Dans ce contexte, l’intérêt supérieur de l’enfant, dont le développement ne peut qu’être affecté par le conflit parental, commande d’inviter les parties à renouer un dialogue afin de sortir de leur posture visant à imposer à l’autre une situation de fait, au risque de se retrouver dans une impasse. Les parties vivent une séparation conflictuelle, rendue d’autant plus difficile que chacun a pu se servir des éléments d’extranéité caractérisant la situation familiale pour privilégier sa position de parent, ce qui ne peut qu’engendrer des conséquences très lourdes sur les plans humain, psychologique, financier, notamment pour leur enfant. La menace de procédures pénales dont chacun peut faire l’objet dans les pays respectifs constitue une vraie menace de rupture de l’enfant avec le parent éloigné.

Pour autant chacun s’accorde à affirmer dans ses conclusions que leur fils a besoin de ses deux parents. Il est donc nécessaire de les aider à réinvestir leur rôle de parents et à apaiser leurs différends par un échange médiatisé qui doit leur permettre de trouver une issue au litige dans le respect des droits de chacun.

L’article 373-2-10 du Code civil dispose qu’à l’effet de faciliter la recherche par les parents d’un exercice consensuel de l’autorité parentale, le juge peut leur proposer une mesure de médiation. Il peut à cet effet provoquer une rencontre avec un médiateur familial qui les informera sur l’objet et le déroulement de cette mesure. Il convient donc dans le contexte du litige soumis à la cour, d’enjoindre les parties, avant toute décision au fond, de rencontrer un tel professionnel de la médiation. Cette injonction s’impose aux parties et la cour tirera toute conséquence de leur engagement ou non à ce processus amiable de règlement de leur litige.

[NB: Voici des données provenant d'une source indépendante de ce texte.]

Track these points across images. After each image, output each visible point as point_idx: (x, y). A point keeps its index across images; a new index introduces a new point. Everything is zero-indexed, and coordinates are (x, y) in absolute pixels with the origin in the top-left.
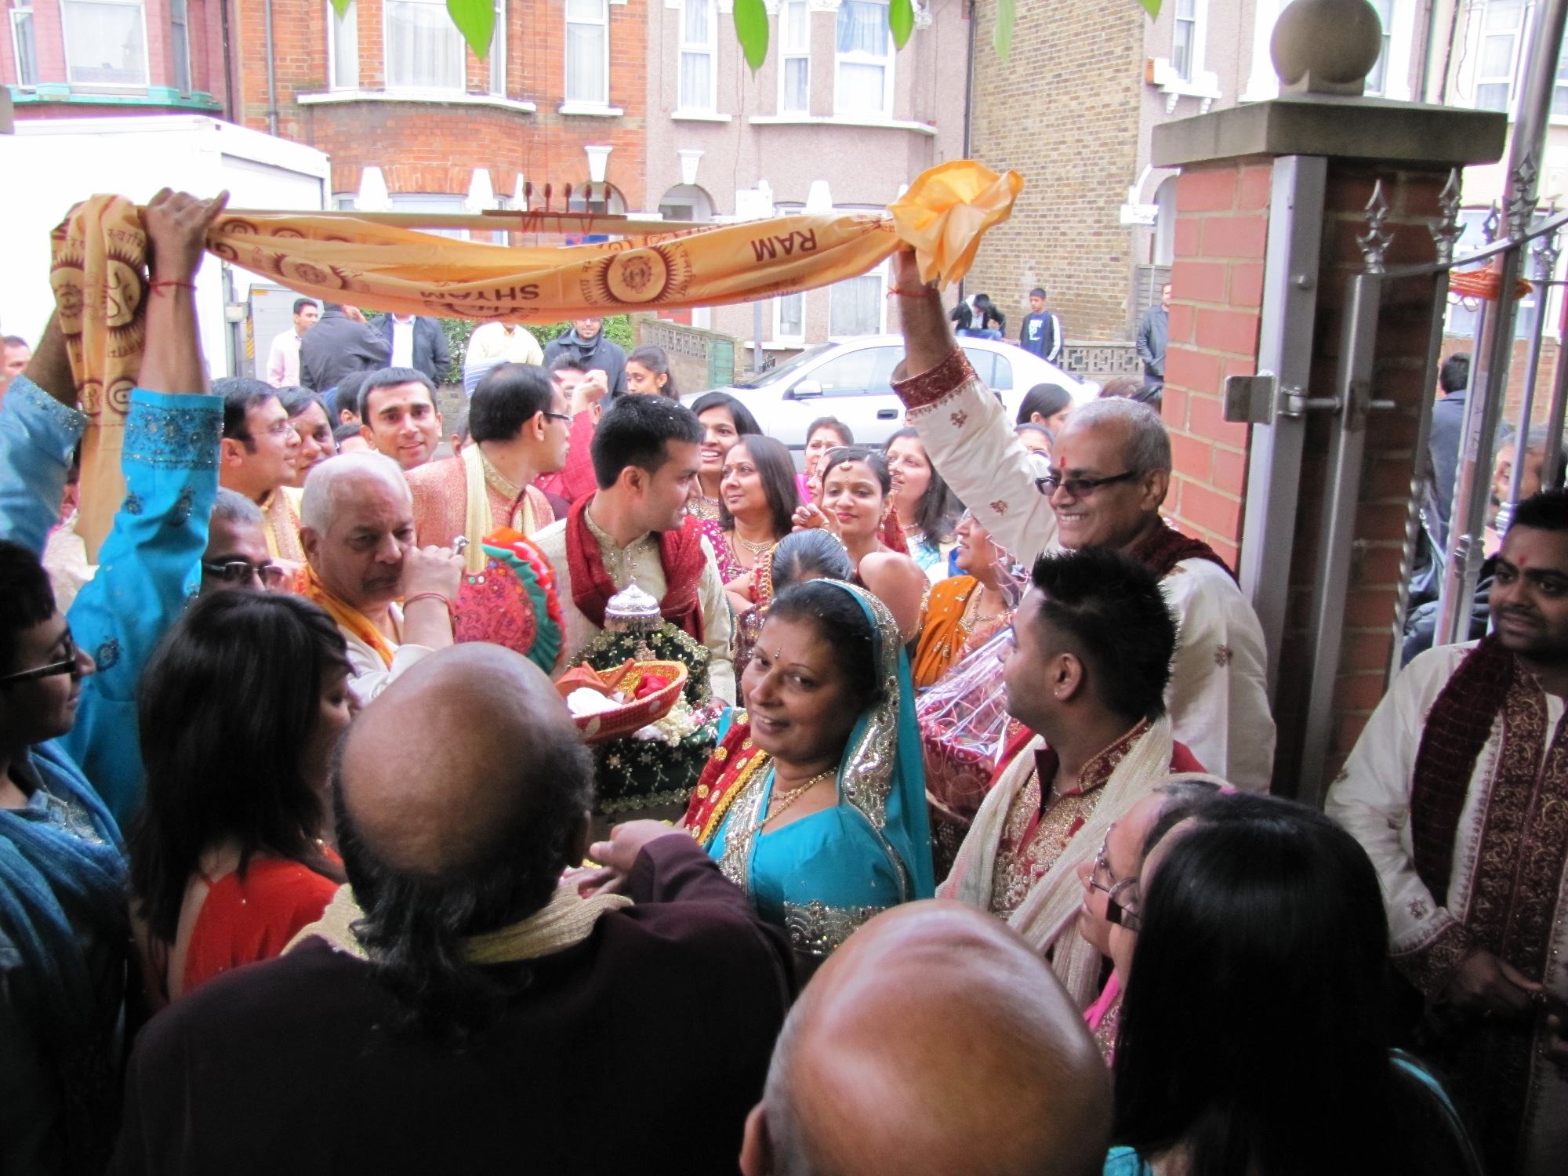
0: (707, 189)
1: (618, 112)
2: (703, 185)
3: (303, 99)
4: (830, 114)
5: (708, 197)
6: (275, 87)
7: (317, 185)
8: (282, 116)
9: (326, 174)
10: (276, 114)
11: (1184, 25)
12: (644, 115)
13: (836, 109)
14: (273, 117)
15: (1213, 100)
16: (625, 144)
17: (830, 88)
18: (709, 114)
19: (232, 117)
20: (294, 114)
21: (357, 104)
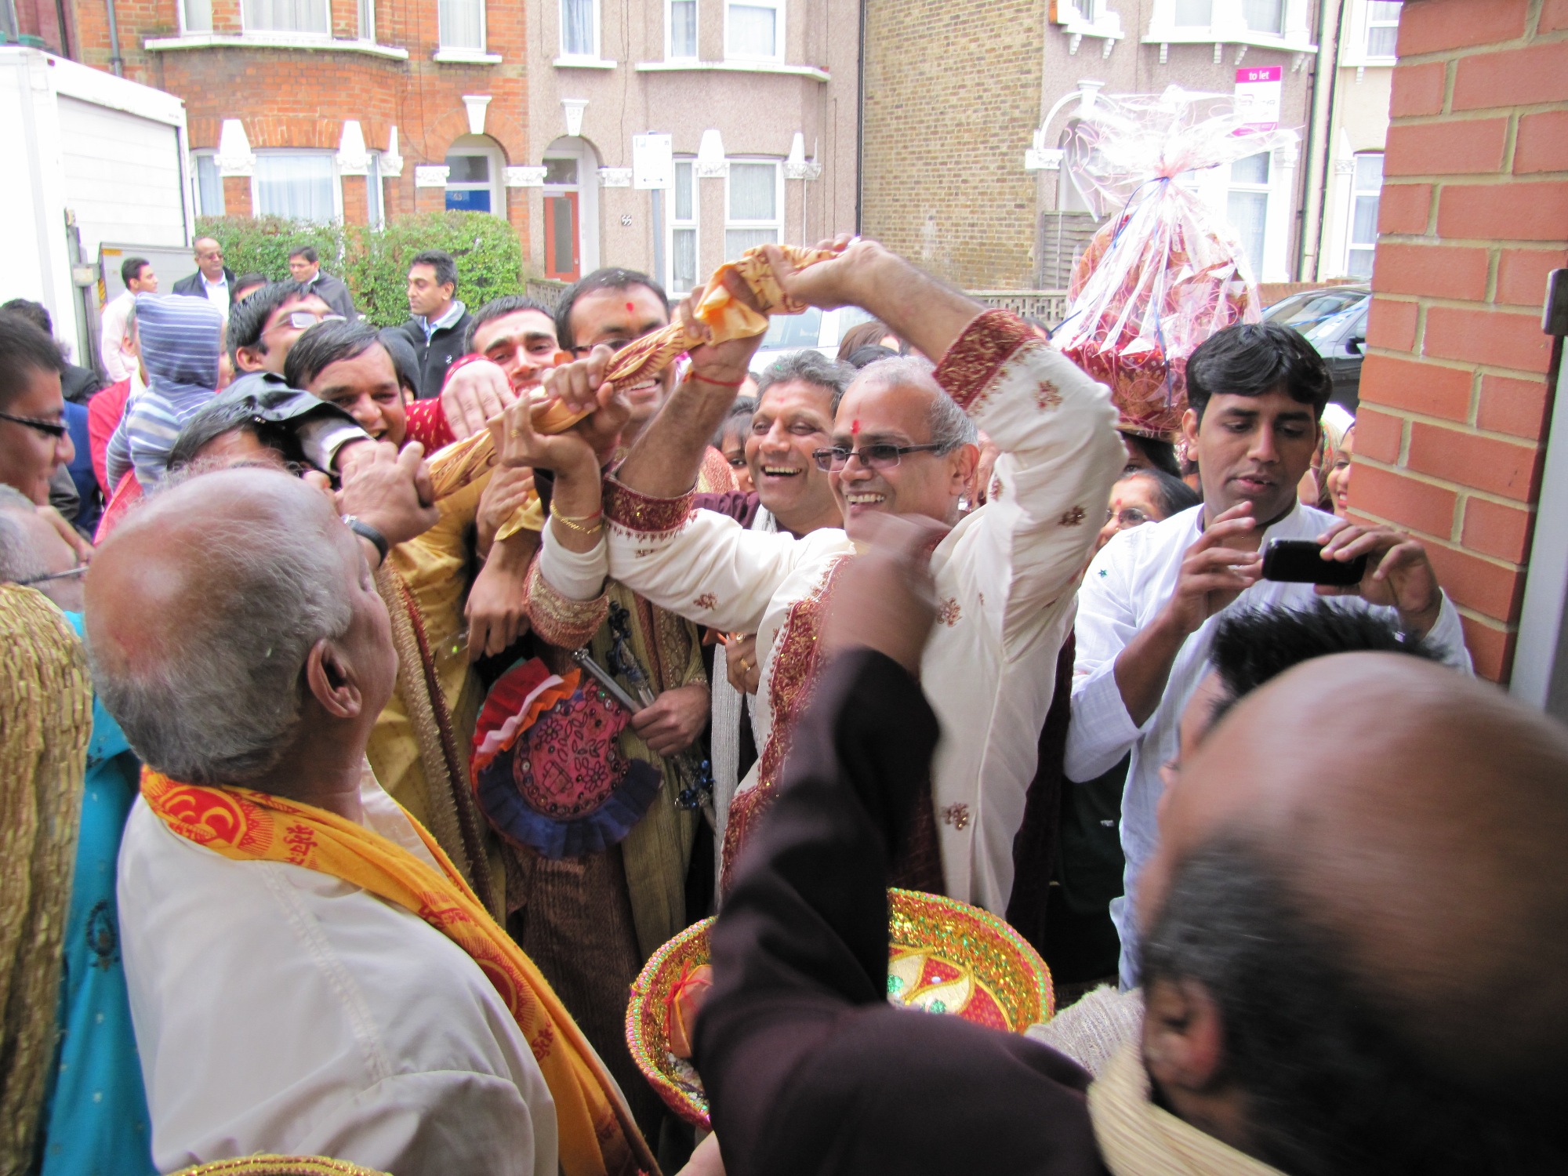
0: (593, 140)
1: (497, 59)
2: (588, 137)
3: (150, 44)
4: (721, 59)
5: (594, 148)
6: (117, 31)
7: (173, 133)
8: (127, 64)
9: (182, 122)
10: (121, 60)
12: (525, 62)
13: (726, 54)
14: (117, 64)
15: (1116, 41)
16: (505, 93)
17: (720, 32)
18: (593, 60)
19: (68, 54)
20: (141, 61)
21: (212, 49)
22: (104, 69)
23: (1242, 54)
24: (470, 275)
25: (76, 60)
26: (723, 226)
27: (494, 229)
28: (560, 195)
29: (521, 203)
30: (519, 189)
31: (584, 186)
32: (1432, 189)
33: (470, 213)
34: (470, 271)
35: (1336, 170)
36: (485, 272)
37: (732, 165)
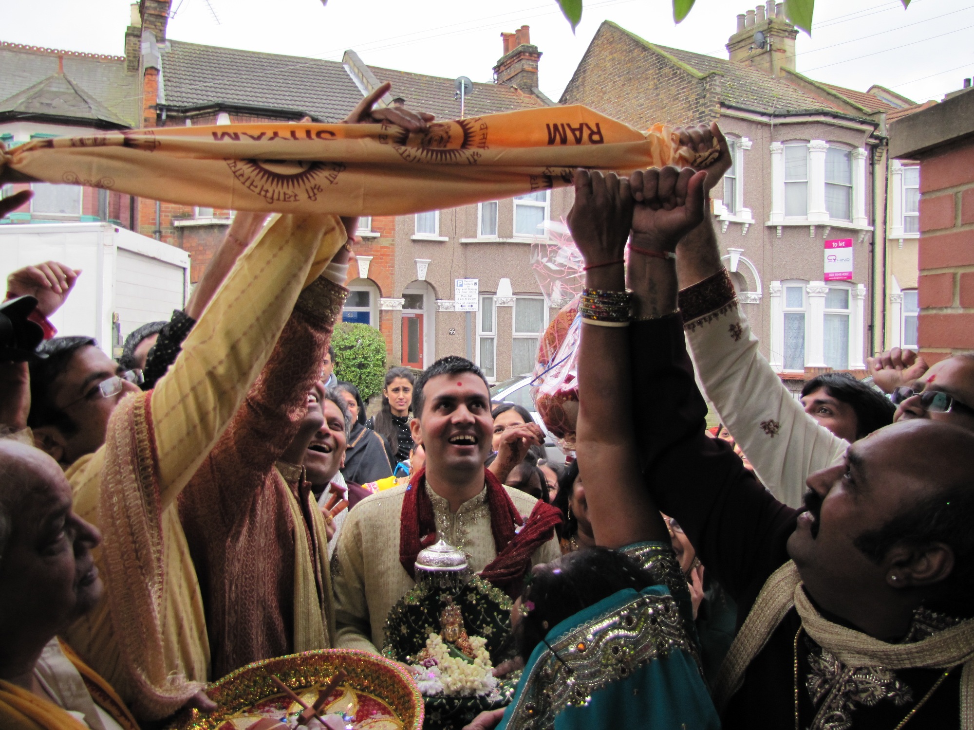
0: (433, 283)
1: (377, 235)
2: (430, 281)
3: (177, 223)
4: (511, 237)
5: (433, 287)
6: (160, 216)
7: (181, 273)
8: (163, 234)
9: (188, 266)
10: (160, 232)
11: (730, 181)
12: (394, 237)
13: (514, 234)
14: (158, 234)
15: (750, 225)
16: (381, 255)
17: (511, 220)
18: (435, 237)
19: (132, 228)
20: (171, 233)
21: (211, 227)
22: (151, 237)
23: (827, 232)
24: (354, 361)
25: (137, 232)
26: (511, 336)
27: (370, 334)
28: (412, 316)
29: (388, 320)
30: (387, 311)
31: (426, 310)
32: (954, 276)
33: (356, 324)
34: (354, 359)
35: (891, 300)
36: (363, 360)
37: (517, 299)
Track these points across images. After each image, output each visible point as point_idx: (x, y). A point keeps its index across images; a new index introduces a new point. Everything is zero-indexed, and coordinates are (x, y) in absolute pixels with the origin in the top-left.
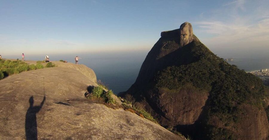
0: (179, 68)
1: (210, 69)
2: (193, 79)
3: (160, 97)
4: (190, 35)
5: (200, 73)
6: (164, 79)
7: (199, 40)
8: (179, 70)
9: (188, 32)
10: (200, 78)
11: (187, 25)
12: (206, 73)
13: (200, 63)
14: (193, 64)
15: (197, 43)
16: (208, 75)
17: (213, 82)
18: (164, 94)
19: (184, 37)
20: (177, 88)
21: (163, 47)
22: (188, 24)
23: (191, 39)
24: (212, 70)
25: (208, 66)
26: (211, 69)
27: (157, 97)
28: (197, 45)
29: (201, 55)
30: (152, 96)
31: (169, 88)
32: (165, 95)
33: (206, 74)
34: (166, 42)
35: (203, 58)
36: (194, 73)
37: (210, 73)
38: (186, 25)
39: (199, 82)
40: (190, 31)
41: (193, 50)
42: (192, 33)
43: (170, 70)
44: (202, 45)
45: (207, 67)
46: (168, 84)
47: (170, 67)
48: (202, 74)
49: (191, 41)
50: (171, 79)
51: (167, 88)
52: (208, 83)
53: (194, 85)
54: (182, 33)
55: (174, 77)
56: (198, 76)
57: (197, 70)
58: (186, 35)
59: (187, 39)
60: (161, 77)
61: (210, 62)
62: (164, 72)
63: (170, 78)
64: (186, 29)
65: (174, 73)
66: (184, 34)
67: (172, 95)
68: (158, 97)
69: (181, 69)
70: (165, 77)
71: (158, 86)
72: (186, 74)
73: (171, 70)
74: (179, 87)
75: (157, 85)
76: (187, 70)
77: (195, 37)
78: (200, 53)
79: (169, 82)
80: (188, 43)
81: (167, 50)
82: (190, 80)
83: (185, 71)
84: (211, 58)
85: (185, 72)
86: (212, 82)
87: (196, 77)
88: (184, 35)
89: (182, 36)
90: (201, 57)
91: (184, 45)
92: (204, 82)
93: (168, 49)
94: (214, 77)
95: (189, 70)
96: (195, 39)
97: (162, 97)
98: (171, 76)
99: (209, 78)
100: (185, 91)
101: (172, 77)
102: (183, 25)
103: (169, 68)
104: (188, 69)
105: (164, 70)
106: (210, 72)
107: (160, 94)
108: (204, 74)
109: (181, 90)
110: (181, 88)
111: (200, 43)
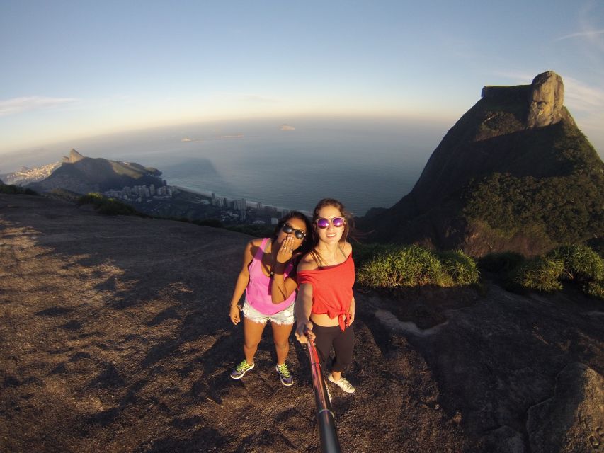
0: (520, 181)
1: (593, 205)
2: (548, 218)
3: (467, 241)
4: (555, 107)
5: (569, 207)
6: (483, 199)
7: (574, 123)
8: (519, 185)
9: (551, 99)
10: (566, 219)
11: (552, 80)
12: (581, 212)
13: (573, 182)
14: (555, 180)
15: (570, 129)
16: (585, 218)
17: (594, 238)
18: (477, 234)
19: (540, 108)
20: (508, 228)
21: (485, 124)
22: (554, 78)
23: (557, 116)
24: (597, 208)
25: (592, 194)
26: (597, 205)
27: (460, 239)
28: (569, 135)
29: (575, 163)
30: (450, 232)
31: (491, 225)
32: (478, 238)
33: (583, 214)
34: (493, 113)
35: (581, 171)
36: (555, 203)
37: (593, 213)
38: (549, 80)
39: (563, 229)
40: (557, 95)
41: (557, 145)
42: (560, 101)
43: (499, 181)
44: (579, 138)
45: (587, 196)
46: (491, 213)
47: (499, 174)
48: (572, 210)
49: (555, 122)
50: (499, 202)
51: (486, 222)
52: (581, 235)
53: (547, 233)
54: (534, 99)
55: (506, 201)
56: (561, 212)
57: (563, 198)
58: (546, 103)
59: (546, 114)
60: (476, 194)
61: (595, 186)
62: (486, 183)
63: (496, 199)
64: (548, 89)
65: (509, 192)
66: (541, 99)
67: (494, 242)
68: (463, 240)
69: (525, 185)
70: (486, 194)
71: (467, 214)
72: (534, 201)
73: (501, 181)
74: (514, 226)
75: (464, 209)
76: (539, 190)
77: (567, 113)
78: (574, 157)
79: (494, 209)
80: (547, 123)
81: (493, 131)
82: (543, 217)
83: (534, 192)
84: (601, 176)
85: (534, 194)
86: (591, 238)
87: (557, 213)
88: (540, 103)
89: (536, 104)
90: (576, 166)
91: (535, 126)
92: (573, 230)
93: (495, 129)
94: (599, 226)
95: (543, 192)
96: (567, 118)
97: (472, 241)
98: (499, 196)
99: (588, 226)
100: (525, 241)
101: (502, 199)
102: (541, 79)
103: (498, 177)
104: (541, 188)
105: (485, 178)
106: (594, 211)
107: (469, 234)
108: (577, 212)
109: (516, 235)
110: (517, 230)
111: (578, 131)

Dans l’attente, il sera sursis à statuer sur les demandes exprimées, les dispositions prises par le premier juge étant maintenues.

Les frais et dépens sont réservés.

PAR CES MOTIFS

La cour ;

Dit n’y avoir lieu à rejeter les pièces n°13 et 14 de l’appelant ;

Confirme le jugement rendu le 28 juin 2022 par le juge aux affaires familiales du tribunal judiciaire de Bordeaux en ce qu’il a dit le juge français compétent et la loi française applicable au litige ;

Le confirme également en ce qu’il a rejeté la demande de sursis à statuer présentée par M. [D] ;

Avant dire droit sur les dispositions relatives à l’enfant,

Vu l’article 22-1 de la loi n° 95-125 du 8 février 1995 modifiée, les articles 21, 131-1 et suivants du code de procédure civile,

Vu l’article 255 2 de code civil,

Vu l’article 373-2-10 du code de procédure civile,

Fait Injonction aux parties de rencontrer :

Maitre [G] [O]

[Adresse 7]

tel. [XXXXXXXX02] – [Courriel 12]

et

Maître [I] [R]

[Adresse 3],

[Adresse 3]

Tel: [XXXXXXXX01]

[Courriel 9] – [018]

médiatrices, toutes deux membres de la Chambre nationale des praticiens de la médiation, association inscrite sur la liste des médiateurs près la cour d’appel de Bordeaux, qui les informeront sur l’objet, le déroulement, l’issue et le coût d’une mesure de médiation, ordonnée dans les conditions prévues par les articles 131-1 et suivants du code de procédure civile ;

Les conseils devront indiquer aux médiatrices désignées les coordonnées téléphoniques et électroniques auxquelles eux-même et les parties pourront être contactées ;

En cas de décision des parties de recourir à une médiation familiale, les conseils des parties en informeront le greffe dans les meilleurs délais ;

Maintient dans l’attente, les dispositions relatives à l’autorité parentale et l’obligation alimentaire ;

Renvoie l’affaire à l’audience du 5 septembre 2023 – 09h00 ;

Réserve les frais et dépens.

Signé par Hélène MORNET, Présidente de la chambre et par Véronique DUPHIL, Greffière, à laquelle la minute de la décision a été remise par le magistrat signataire.